The 2022 J Horror film Best Wishes to All is all about being happy. And if you are not happy? Steal that happy from someone else. Writer/director Yûta Shimotsu delivers a horror film that some have called Lynchian in scope. That is not too far off the mark. However, in terms of texture, David Lynch has never matched the Japanese for surreal storytelling.

Takashi Miike, for instance, dropped Visitor Q back in 2001. Best Wishes to All comes nowhere near the unease and distasteful messages that Miike can deliver in his “underbelly” films. “Q” broaches so many bounds of decency; incest being the most prevalent.

The Story

A nursing student comes home for a familial visit. A break before the all too important exams. She arrives and learns that her grandparents are acting odd. A locked door hides a man who has his eyelids and mouth sewn shut.
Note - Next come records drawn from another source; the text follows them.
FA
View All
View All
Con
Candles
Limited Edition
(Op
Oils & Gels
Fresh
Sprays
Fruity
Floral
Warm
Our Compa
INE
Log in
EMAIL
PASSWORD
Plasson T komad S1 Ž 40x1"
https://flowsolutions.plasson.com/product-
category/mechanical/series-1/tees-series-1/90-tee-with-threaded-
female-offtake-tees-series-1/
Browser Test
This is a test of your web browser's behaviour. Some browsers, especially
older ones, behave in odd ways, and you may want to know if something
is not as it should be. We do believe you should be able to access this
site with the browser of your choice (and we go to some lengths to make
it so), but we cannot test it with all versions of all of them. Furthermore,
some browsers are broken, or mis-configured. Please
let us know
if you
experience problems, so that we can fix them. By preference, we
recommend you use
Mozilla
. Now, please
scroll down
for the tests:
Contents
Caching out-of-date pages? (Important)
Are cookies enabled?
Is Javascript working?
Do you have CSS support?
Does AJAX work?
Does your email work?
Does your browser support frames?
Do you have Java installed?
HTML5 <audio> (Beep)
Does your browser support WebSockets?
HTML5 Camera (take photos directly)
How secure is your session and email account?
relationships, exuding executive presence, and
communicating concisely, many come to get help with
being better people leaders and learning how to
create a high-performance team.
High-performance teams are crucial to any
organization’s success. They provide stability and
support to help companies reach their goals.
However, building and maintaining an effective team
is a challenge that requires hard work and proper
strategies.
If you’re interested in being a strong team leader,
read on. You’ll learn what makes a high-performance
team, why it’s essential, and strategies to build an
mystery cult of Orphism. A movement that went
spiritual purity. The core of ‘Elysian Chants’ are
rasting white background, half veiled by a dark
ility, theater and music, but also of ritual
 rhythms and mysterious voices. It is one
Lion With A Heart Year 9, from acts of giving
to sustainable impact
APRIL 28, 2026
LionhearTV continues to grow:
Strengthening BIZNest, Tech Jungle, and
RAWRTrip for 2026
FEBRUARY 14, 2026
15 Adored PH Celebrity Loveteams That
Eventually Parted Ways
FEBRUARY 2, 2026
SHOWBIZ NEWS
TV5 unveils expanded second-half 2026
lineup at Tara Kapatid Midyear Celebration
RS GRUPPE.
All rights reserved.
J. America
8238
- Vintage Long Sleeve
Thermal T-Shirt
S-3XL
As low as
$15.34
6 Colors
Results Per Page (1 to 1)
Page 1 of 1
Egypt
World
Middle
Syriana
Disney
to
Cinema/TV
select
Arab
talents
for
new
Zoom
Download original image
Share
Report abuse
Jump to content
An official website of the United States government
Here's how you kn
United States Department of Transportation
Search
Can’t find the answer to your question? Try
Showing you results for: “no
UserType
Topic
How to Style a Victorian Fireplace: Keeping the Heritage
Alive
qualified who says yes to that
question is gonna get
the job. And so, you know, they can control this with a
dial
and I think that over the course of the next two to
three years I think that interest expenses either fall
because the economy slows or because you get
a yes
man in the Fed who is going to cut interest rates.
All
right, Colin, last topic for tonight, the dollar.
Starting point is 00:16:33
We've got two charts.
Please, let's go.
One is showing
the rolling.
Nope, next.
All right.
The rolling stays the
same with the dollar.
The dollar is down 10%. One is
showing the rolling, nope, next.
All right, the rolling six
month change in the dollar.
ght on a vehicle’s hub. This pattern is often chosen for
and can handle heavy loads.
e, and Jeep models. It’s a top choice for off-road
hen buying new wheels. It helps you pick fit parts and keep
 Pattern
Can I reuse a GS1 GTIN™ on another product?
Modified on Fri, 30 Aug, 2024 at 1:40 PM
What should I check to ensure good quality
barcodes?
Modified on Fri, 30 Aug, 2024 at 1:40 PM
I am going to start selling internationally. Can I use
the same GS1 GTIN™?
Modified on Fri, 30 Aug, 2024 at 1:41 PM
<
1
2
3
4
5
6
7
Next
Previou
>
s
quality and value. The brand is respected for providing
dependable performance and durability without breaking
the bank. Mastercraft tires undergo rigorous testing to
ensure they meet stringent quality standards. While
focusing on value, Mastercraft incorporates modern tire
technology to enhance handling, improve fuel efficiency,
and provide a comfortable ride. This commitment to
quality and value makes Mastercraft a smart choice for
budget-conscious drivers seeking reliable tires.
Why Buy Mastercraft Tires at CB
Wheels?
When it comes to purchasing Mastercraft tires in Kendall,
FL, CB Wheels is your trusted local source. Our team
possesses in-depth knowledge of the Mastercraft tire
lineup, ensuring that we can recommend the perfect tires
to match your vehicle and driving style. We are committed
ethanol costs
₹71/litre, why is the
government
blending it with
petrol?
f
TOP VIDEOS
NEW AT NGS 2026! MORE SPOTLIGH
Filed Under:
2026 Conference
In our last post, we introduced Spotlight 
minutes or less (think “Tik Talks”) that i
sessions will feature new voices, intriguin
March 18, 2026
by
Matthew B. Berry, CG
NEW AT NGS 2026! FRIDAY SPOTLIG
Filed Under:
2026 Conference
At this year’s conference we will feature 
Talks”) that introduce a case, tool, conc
The student, with the aid of a new friend help the man to escape.

Weirdness ensues.

The Cast

Yoshiko Inuyama is Grandmother.

*Inuyama is the only named character in the film’s IMDb credits. This seems only fair as the film is esoteric, odd and overtly creepy. The Japanese Times helpfully points out that horror films do not have to make sense to be scary. Truer words were never written.*

Kotone Furukawa is Nursing Student/Granddaughter.

Aine Hara

Masashi Arifuku

Kôya Matsudai

Not Ju-on

Best Wishes to All is not Ju-on: The Grudge. There are no vengeful spirits here. Shimotsu instead paints a world of hues and tints that occupy an odd part of Japanese culture.

Villages are, in that country, seemingly frozen in time. The inhabitants, however, are happy with their odd lot. The returning student, does not fit in here. She appears to be scarred from a childhood memory, one that hides in the recesses of her mind.

Grandma and Grandpa, having stayed in their village, are odd, quirky and at times, downright scary.

Disturbing and Scary

Best Wishes to All borrows from writer/director Miike and shows us a world that is scary. This village can be seen as the rural underbelly of Japan. Current events aside, tsunami radiation creating a number of no-man zones are a reality here, the Japanese countryside is disappearing.

The nursing student and her rice farming friend release the captive in her grandparents’ house. This coincides with the arrival of her parents and brother. Similar to the 2019 horror Ready or Not, the Japanese family suffer from a curse. It will kill them all if a replacement is not found.

Best Wishes to All Works

The film works. Perhaps because of its setting. The Japanese, in fact most Asian, cultures offer a skewed version of the world. A place where animals are spirits, both good and bad. Foxes, for example, are inherently bad.

One reviewer alludes to the 2015 offering of M. Night Shyamalan The Visit. This is pretty far from an accurate representation of the film. Apart from the weird behaviour of the grandparents, the two films have nothing in common.

The Verdict

Best Wishes to All earns a solid 4 stars. It entertains as much as it unsettles. The concept, of a young person having disturbing yet vague memories of a traumatic event is nothing new. The film does feel like a nod to those old Takashi Miike films of old and I personally enjoyed it. It is streaming on AMC plus right now.